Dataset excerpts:
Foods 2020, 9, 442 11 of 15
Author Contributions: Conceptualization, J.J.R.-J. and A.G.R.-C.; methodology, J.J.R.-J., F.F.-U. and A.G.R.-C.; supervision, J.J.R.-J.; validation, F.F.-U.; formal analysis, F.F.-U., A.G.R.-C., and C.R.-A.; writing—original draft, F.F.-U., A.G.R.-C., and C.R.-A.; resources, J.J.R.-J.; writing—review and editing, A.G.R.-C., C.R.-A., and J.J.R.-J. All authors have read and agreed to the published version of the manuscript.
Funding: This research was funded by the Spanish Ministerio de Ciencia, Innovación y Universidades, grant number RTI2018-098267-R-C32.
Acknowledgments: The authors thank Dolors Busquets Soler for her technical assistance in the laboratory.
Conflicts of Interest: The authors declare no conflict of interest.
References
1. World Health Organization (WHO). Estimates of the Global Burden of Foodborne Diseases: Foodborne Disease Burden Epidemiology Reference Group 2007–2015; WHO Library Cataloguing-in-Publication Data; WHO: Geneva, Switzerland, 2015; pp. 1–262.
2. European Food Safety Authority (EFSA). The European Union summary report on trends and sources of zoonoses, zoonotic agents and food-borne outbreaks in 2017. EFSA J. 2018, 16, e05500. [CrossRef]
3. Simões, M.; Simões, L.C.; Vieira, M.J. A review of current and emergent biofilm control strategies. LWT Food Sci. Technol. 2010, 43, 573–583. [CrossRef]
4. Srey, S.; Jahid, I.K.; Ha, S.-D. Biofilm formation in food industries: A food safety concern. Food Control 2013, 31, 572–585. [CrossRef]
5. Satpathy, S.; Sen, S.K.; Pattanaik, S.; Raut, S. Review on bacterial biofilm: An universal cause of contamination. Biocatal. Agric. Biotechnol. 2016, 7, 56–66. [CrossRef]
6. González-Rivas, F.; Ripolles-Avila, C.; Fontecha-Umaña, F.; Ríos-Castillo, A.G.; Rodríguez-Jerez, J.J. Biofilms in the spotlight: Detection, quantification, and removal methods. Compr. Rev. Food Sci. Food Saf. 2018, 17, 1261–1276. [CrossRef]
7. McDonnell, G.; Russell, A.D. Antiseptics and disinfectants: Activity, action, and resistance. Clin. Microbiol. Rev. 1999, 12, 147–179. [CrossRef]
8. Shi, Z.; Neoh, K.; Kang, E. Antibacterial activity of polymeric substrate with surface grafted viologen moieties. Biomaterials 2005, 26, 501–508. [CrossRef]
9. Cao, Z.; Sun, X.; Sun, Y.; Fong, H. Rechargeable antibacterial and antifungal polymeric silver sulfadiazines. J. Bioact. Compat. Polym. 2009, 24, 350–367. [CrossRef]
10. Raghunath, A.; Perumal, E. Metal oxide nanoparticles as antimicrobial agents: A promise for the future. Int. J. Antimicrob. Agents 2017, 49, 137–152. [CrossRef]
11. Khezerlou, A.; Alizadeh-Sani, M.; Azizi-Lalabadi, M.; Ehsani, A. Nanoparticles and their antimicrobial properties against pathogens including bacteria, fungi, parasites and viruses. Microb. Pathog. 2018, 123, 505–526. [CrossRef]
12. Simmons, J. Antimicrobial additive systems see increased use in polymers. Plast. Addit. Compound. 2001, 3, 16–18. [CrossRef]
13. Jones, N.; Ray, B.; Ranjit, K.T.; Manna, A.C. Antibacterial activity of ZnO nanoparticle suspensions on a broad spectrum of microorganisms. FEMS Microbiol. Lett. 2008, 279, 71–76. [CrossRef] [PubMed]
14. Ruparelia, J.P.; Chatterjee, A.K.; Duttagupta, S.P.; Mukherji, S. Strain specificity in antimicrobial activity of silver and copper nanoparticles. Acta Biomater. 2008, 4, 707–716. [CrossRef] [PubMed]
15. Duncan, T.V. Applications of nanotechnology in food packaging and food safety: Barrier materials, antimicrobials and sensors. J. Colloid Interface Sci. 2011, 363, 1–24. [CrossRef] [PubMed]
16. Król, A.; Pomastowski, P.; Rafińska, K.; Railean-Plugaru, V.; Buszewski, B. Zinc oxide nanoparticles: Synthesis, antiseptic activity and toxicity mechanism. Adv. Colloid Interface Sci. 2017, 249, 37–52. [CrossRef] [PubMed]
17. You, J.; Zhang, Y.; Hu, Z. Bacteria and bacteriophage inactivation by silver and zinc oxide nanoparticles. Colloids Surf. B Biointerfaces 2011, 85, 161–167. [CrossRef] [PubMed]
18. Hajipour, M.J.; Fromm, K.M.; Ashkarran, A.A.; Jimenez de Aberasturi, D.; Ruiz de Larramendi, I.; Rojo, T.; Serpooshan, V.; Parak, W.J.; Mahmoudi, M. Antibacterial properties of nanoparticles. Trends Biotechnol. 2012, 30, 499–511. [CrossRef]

_WORK TO BE COMPLETED_: The answer must be every line of the records that contains the word "polymeric".

_TASK RESULT_:
8. Shi, Z.; Neoh, K.; Kang, E. Antibacterial activity of polymeric substrate with surface grafted viologen moieties. Biomaterials 2005, 26, 501–508. [CrossRef]
9. Cao, Z.; Sun, X.; Sun, Y.; Fong, H. Rechargeable antibacterial and antifungal polymeric silver sulfadiazines. J. Bioact. Compat. Polym. 2009, 24, 350–367. [CrossRef]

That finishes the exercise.